L’affranchissement de toute exploitation et le changement survenu dans la situation du travailleur au sein de la société modifient du tout au tout la façon de considérer le travail, engendrent une attitude nouvelle envers le travail. Alors que le régime d’exploitation a, pendant des siècles, inspiré à de nombreuses générations de travailleurs le dégoût du travail considéré comme un lourd fardeau et un déshonneur, le socialisme fait du travail une question d’honneur, de vaillance et d’héroïsme, lui confère un caractère de plus en plus créateur. Dans la société socialiste, l’homme qui travaille, s’il travaille bien et fait preuve d’initiative pour améliorer la production, est entouré de considération et de gloire.
Tout cela crée des stimulants sociaux du travail, inconnus en régime capitaliste.
Néanmoins, le travail n’est pas encore devenu en régime socialiste le premier besoin vital des membres de la société, l’habitude de consacrer ses efforts au bien commun. Au stade du socialisme, les survivances du capitalisme n’ont pas entièrement disparu dans la conscience des hommes. À côté de la grande masse des producteurs qui s’acquittent scrupuleusement de leurs obligations envers la société et font preuve d’initiative créatrice dans le travail, il en est qui n’accomplissent pas leur devoir, enfreignent la discipline du travail, cherchent à donner le minimum à la société socialiste et à en obtenir le maximum.
En régime socialiste, il subsiste d’importants vestiges de l’ancienne division du travail : les différences essentielles entre le travail manuel et le travail intellectuel, entre le travail de l’ouvrier et le travail du paysan, les différences entre le travail simple et le travail qualifié, le travail pénible et le travail facile.

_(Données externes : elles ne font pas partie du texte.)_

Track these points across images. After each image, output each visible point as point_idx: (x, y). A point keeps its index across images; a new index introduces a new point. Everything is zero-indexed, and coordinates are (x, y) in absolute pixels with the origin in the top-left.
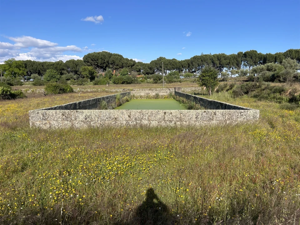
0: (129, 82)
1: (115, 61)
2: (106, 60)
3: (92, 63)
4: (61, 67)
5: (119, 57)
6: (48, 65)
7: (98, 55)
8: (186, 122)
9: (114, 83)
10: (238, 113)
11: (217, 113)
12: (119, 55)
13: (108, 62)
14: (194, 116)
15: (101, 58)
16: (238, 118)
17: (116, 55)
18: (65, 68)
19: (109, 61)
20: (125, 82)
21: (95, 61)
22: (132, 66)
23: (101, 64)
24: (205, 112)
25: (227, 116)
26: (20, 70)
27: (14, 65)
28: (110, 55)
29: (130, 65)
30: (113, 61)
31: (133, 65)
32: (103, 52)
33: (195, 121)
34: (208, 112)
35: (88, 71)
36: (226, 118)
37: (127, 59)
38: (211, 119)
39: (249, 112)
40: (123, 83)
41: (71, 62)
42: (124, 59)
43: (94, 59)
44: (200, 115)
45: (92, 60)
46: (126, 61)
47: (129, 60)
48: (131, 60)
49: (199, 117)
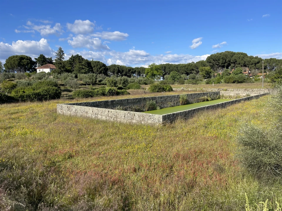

Ces vestiges ne disparaissent que graduellement à mesure que se développent les forces productives du socialisme et qu’est créée la base matérielle de production du communisme.
C’est dire qu’en régime socialiste, le principe de l’intérêt matériel du producteur au résultat de son travail acquiert une importance extrême en tant que stimulant du développement de la production. Cet intérêt s’explique par le fait que la situation du travailleur dans la société dépend de la quantité et de la qualité de son travail. L’utilisation de l’intérêt matériel de chaque travailleur aux résultats de son travail est l’une des méthodes fondamentales de la gestion socialiste de l’économie. Lénine écrivait : « il faut fonder chaque branche importante de l’économie nationale sur l’intérêt personnel. » (V. Lénine, « La nouvelle politique économique et les tâches des services d’éducation politique », Œuvres, t. 33, p. 64.)
Le principe de l’intérêt matériel trouve les applications les plus étendues, notamment dans la rémunération du travail des ouvriers et des employés, la répartition des revenus au kolkhoz, l’établissement des modalités de la gestion équilibrée, la fixation des prix des produits industriels et agricoles.
Le changement radical du caractère du travail en régime socialiste crée les conditions nécessaires à un essor systématique et rapide de sa productivité, à la création d’une productivité supérieure à celle qui existe en régime capitaliste.